Die Beseitigung von Schimmelpilzen in Wohnräumen und öffentlichen Einrichtungen wie Kindergärten ist ein relevantes Tätigkeitsfeld für qualifizierte Malerbetriebe. Ein Sanierungsstau oder Schäden an der Bausubstanz führen oft zu Feuchtigkeitseintritt und nachfolgendem mikrobiellen Befall.
Dieser Schimmelbefall birgt erhebliche Gesundheitsrisiken, darunter ein erhöhtes Risiko für Atemwegserkrankungen und Asthma, besonders bei Kindern. Eine fachgerechte Sanierung nach den Vorgaben des Umweltbundesamtes umfasst zwingend mehrere Schritte: Ursachenermittlung, Beseitigung der Ursache, Schimmelentfernung, Reinigung und eine abschließende Erfolgskontrolle durch unabhängige Fachleute.
Um diese Arbeiten sicher und zulässig durchführen zu können, müssen Malerbetriebe spezielle Arbeitsschutzbestimmungen, wie die DGUV Information 201-028, einhalten. Zudem ist eine qualifizierte Fortbildung zwingend erforderlich, die durch ein Zertifikat (z. B. Sachkunde „Erkennen, Sanieren, Vermeiden von Schimmelpilzen in Innenräumen“) nachgewiesen wird.
Für Mitglieder der Maler-Innung ergibt sich daraus ein klarer Marktvorteil: Interessierte Verbraucher können zertifizierte Fachbetriebe gezielt über die Regionalsuche der Internetseite www.maler.org finden.

Aufgabe 1 — Fasse den Absatz im Text zur Schimmelsanierung, der mit „Dieser Schimmelbefall birgt“ anfängt, als kurze Liste zusammen.
Aufgabe 2 — Ändere im Text zur Schimmelsanierung die Stelle, die bei „Die Beseitigung von“ anfängt und bei „durch unabhängige Fachleute.“ aufhört, und setze dort „Experten“ statt „Fachleute“ ein.

Diagrammaufgaben mit Kurzantwort —
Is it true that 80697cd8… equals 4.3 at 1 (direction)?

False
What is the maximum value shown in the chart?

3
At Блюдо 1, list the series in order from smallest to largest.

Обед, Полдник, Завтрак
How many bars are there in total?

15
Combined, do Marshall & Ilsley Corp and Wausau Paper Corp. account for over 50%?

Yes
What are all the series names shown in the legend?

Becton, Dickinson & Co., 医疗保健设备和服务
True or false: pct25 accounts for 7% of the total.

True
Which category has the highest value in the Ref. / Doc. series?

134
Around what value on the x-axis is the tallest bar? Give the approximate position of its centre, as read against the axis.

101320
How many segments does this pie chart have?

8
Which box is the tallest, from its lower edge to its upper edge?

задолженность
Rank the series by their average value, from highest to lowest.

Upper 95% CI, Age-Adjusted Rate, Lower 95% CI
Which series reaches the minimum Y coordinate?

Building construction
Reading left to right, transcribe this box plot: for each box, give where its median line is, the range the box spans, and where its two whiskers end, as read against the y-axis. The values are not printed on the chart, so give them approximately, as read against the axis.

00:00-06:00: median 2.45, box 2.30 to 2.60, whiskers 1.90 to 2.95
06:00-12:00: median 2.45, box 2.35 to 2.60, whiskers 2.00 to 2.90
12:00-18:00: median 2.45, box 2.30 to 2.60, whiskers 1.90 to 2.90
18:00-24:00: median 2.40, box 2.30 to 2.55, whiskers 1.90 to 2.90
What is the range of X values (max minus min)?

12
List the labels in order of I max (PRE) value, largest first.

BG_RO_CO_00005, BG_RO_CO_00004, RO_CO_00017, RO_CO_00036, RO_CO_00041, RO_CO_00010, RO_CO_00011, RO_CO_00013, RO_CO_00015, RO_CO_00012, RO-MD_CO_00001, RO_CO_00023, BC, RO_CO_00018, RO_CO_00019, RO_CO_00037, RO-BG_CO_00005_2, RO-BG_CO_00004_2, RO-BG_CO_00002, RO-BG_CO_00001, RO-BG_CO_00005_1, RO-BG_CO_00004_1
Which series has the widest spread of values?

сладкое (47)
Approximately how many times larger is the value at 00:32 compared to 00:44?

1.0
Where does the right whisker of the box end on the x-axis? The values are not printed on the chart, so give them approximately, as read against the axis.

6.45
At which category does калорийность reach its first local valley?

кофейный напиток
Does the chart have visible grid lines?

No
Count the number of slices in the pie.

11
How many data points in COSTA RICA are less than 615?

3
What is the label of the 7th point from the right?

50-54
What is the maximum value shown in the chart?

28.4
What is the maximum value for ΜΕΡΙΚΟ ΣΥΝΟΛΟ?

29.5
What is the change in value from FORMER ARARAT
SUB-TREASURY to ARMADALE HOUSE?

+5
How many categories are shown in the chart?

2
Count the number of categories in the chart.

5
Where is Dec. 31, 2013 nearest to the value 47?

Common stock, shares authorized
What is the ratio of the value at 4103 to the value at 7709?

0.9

Deine Antwort 1 —
- Schimmelbefall ist ein großes Risiko für die Gesundheit, vor allem für Atemwegserkrankungen und Asthma, besonders bei Kindern.
- Eine fachgerechte Sanierung nach den Vorgaben des Umweltbundesamtes hat fünf Pflichtschritte:
  1. Ursache ermitteln
  2. Ursache beseitigen
  3. Schimmel entfernen
  4. Reinigen
  5. Erfolg von unabhängigen Fachleuten prüfen lassen

Deine Antwort 2 —
Die Beseitigung von Schimmelpilzen in Wohnräumen und öffentlichen Einrichtungen wie Kindergärten ist ein relevantes Tätigkeitsfeld für qualifizierte Malerbetriebe. Ein Sanierungsstau oder Schäden an der Bausubstanz führen oft zu Feuchtigkeitseintritt und nachfolgendem mikrobiellen Befall.
Dieser Schimmelbefall birgt erhebliche Gesundheitsrisiken, darunter ein erhöhtes Risiko für Atemwegserkrankungen und Asthma, besonders bei Kindern. Eine fachgerechte Sanierung nach den Vorgaben des Umweltbundesamtes umfasst zwingend mehrere Schritte: Ursachenermittlung, Beseitigung der Ursache, Schimmelentfernung, Reinigung und eine abschließende Erfolgskontrolle durch unabhängige Experten.